**How to complete this task:** From the entries below, gather each line containing the word "APERTURE".

**Given data:**
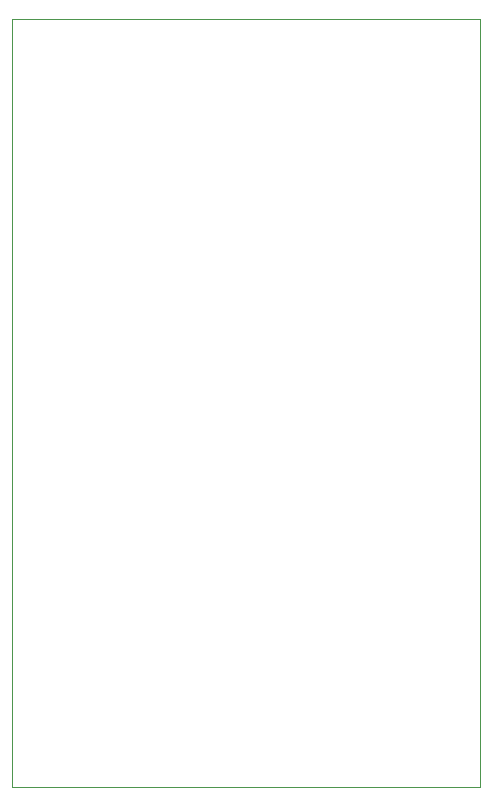
<source format=gbr>
G04 #@! TF.GenerationSoftware,KiCad,Pcbnew,5.1.5-52549c5~84~ubuntu19.04.1*
G04 #@! TF.CreationDate,2019-12-06T19:41:43+01:00*
G04 #@! TF.ProjectId,Rocket_PCB,526f636b-6574-45f5-9043-422e6b696361,rev?*
G04 #@! TF.SameCoordinates,Original*
G04 #@! TF.FileFunction,Profile,NP*
%FSLAX46Y46*%
G04 Gerber Fmt 4.6, Leading zero omitted, Abs format (unit mm)*
G04 Created by KiCad (PCBNEW 5.1.5-52549c5~84~ubuntu19.04.1) date 2019-12-06 19:41:43*
%MOMM*%
%LPD*%
G04 APERTURE LIST*
%ADD10C,0.050000*%
G04 APERTURE END LIST*
D10*
X164084000Y-101600000D02*
X164084000Y-36576000D01*
X124460000Y-101600000D02*
X164084000Y-101600000D01*
X124460000Y-36576000D02*
X124460000Y-101600000D01*
X164084000Y-36576000D02*
X124460000Y-36576000D01*
M02*

</source>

**Output of the task:**
G04 APERTURE LIST*
G04 APERTURE END LIST*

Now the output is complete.